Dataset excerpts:
>>>>>
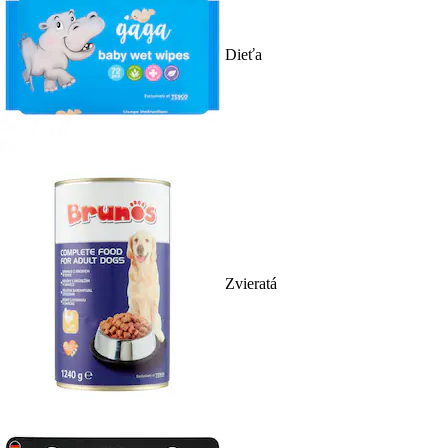
Dieťa
Zvieratá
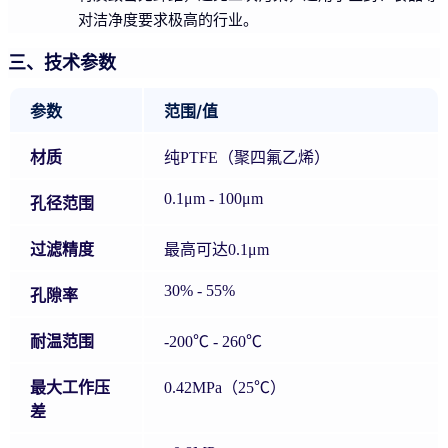
对洁净度要求极高的行业。
三、技术参数
参数
范围/值
材质
纯PTFE（聚四氟乙烯）
0.1μm - 100μm
孔径范围
过滤精度
最高可达0.1μm
30% - 55%
孔隙率
耐温范围
-200℃ - 260℃
最大工作压
0.42MPa（25℃）
差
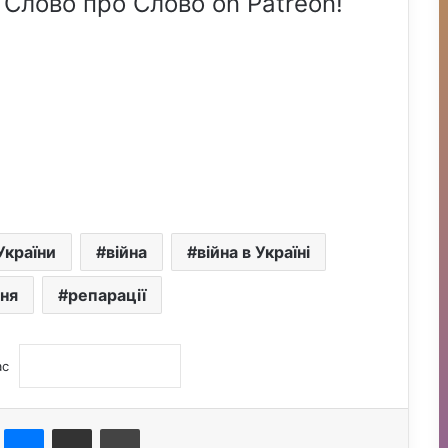
 Слово про Слово on Patreon!
України
війна
війна в Україні
ня
репарації
ас
st
Messenger
Поділитися електронною поштою
Друк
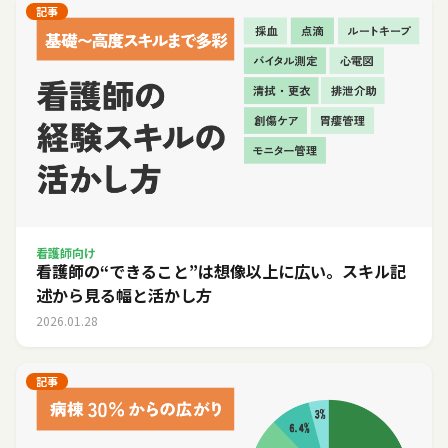
記事
看護師向け
看護師の“できること”は想像以上に広い。スキル記
述から見る幅と活かし方
2026.01.28
記事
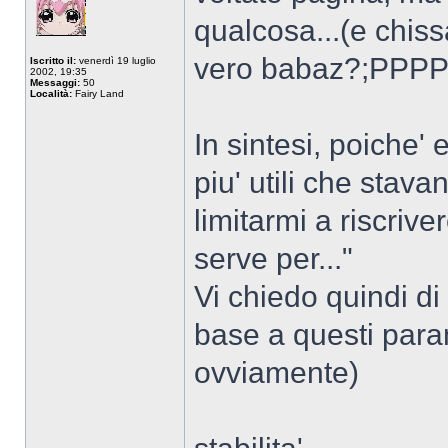
qualcosa...(e chis
vero babaz?;PPPP
Iscritto il:
venerdì 19 luglio
2002, 19:35
Messaggi:
50
Località:
Fairy Land
In sintesi, poiche' 
piu' utili che stav
limitarmi a riscrive
serve per..."
Vi chiedo quindi di 
base a questi param
ovviamente)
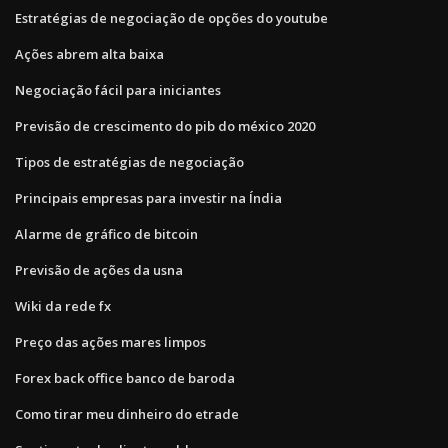
Estratégias de negociação de opções do youtube
Ações abrem alta baixa
Negociação fácil para iniciantes
Previsão de crescimento do pib do méxico 2020
Tipos de estratégias de negociação
Principais empresas para investir na Índia
Alarme de gráfico de bitcoin
Previsão de ações da usna
Wiki da rede fx
Preço das ações mares limpos
Forex back office banco de baroda
Como tirar meu dinheiro do etrade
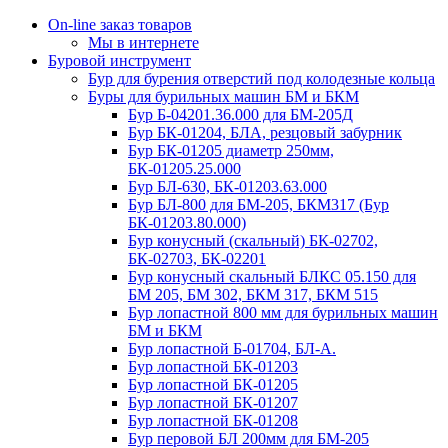
On-line заказ товаров
Мы в интернете
Буровой инструмент
Бур для бурения отверстий под колодезные кольца
Буры для бурильных машин БМ и БКМ
Бур Б-04201.36.000 для БМ-205Д
Бур БК-01204, БЛА, резцовый забурник
Бур БК-01205 диаметр 250мм,
БК-01205.25.000
Бур БЛ-630, БК-01203.63.000
Бур БЛ-800 для БМ-205, БКМ317 (Бур
БК-01203.80.000)
Бур конусный (скальный) БК-02702,
БК-02703, БК-02201
Бур конусный скальный БЛКС 05.150 для
БМ 205, БМ 302, БКМ 317, БКМ 515
Бур лопастной 800 мм для бурильных машин
БМ и БКМ
Бур лопастной Б-01704, БЛ-А.
Бур лопастной БК-01203
Бур лопастной БК-01205
Бур лопастной БК-01207
Бур лопастной БК-01208
Бур перовой БЛ 200мм для БМ-205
<<<<<
- _ASSIGNMENT_: Copy the listing word for word, from the line with "Слово про Слово on Patreon!" up to and including the line with "ovviamente)". Leave the pictures out of your answer.

- _OUTPUT FOR THIS EXERCISE_:
 Слово про Слово on Patreon!
України
війна
війна в Україні
ня
репарації
ас
st
Messenger
Поділитися електронною поштою
Друк
記事
看護師向け
看護師の“できること”は想像以上に広い。スキル記
述から見る幅と活かし方
2026.01.28
記事
qualcosa...(e chis
vero babaz?;PPPP
Iscritto il:
venerdì 19 luglio
2002, 19:35
Messaggi:
50
Località:
Fairy Land
In sintesi, poiche' 
piu' utili che stav
limitarmi a riscrive
serve per..."
Vi chiedo quindi di 
base a questi param
ovviamente)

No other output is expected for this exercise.